Inadequate dental treatment, she believes, had compounded her problems. "Blood tests finally revealed I had high levels of mercury in my blood and I think the only source could have been silver amalgam teeth fillings which were done really badly, leaked and later weren't removed properly. The mercury literally poisoned me and burnt holes in my digestive system," she says.
It's taken six years to fully recover, but she now appears the picture of health. "I haven't been sick for two years now and I've never felt better," she beams. "But one of the advantages of going through some of the things I have is that, after surviving them, nothing scares you really.
"Losing the ability to wee by yourself and struggling to walk as I did after the crash tends, by comparison to be a lot more unnerving than interviewing amazing celebrities like Johnny Depp or Jake Gyllenhaal. Your fear threshold is so much higher which is useful."
She's clearly relishing her new lifestyle and has already travelled across America and plans to visit Japan and South America.
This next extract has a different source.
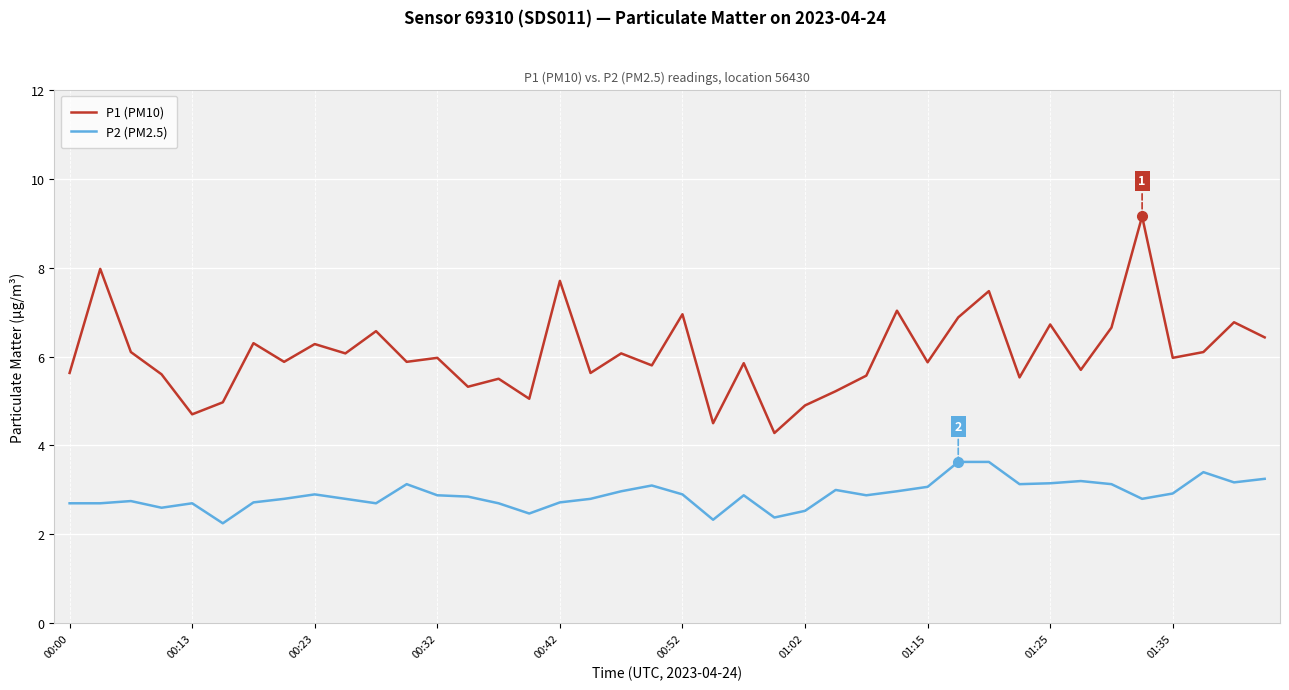

Which series has the largest range (max minus min)?

P1 (PM10)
"After the cancer-free diagnosis I thought I'd go off and do the things I never did in my teens and twenties. I realised putting things off in life can be dangerous because suddenly you can find you've run out of time."
One of the issues she is keen to publicise is Coeliac Awareness Week which runs from May 11-17, with information available at coeliac.org.uk.
"I actually think adversity's a gift because you can either get bitter and angry about things which have happened to you, or channel that energy positively into making things better. That's what I want to do from now on."